The yellow metal gained almost 8% for the third quarter, thanks to a sharp rebound rally following a record 23% drop in Q1 where it posted a $225 two-day drop in mid April. It was also gold's first quarterly rise since the third quarter of 2012.
Central Banks have long been buyers of gold bullion and there was a marked increase in central bank bullion activity post the Lehman collapse. Central banks bought 534.6 tons of gold in 2012, the most since 1964, and continue to accumulate.
At the London Bullion Market Association conference in Italy, an official from Banca d'Italia said that keeping gold reserves is a key support to central banks' independence, squashing rumors that it might sell some of its holdings.
Banca d'Italia has the fourth largest gold reserves among the world's central banks and the market heard whispers that it may sell off reserves to help its economy.
Regulations covering central bank independence inhibit them from using bullion reserves this way, but concerns increased after the EU Commision assessed Cypriot financing needs and showed Cyprus may be under pressure to sell gold to raise almost 400 million euros to help finance its bailout.

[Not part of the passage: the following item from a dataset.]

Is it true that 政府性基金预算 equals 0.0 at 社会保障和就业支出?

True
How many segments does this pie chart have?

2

During Banca d’Italia’s keynote address Salvatore Rossi the director general told delegates how gold plays a key role in the central bank reserves:
"Not only does it have the vital characteristic of allowing diversification, in particular when financial markets are highly integrated, in addition it is unique among assets in that it is not issued by any government or central bank, so its value cannot be influenced by political decisions or by the solvency of any institution," he said.
"These features, coupled with historic ... and psychological reasons, stand in favour of gold's importance as a component of central bank reserves," he said. "Gold underpins the independence of central banks in their ability to (act) as the ultimate bearer of domestic financial stability."
Other European central banks including the Bank of France and the Bundesbank said at the conference that they will not sell their gold reserves, as they can provide a level of confidence, an element of diversification and can absorb some volatility from the central bank's balance sheet.
In other news from the conference, the London Bullion Market Association could charge its member banks more or even disband its Gold Forward Offered Rates (GOFO) after a string of new financial regulations, the chairman of the industry body told Reuters yesterday. Additionally, the U.S. Fed’s next policy meeting is Oct. 29-30th.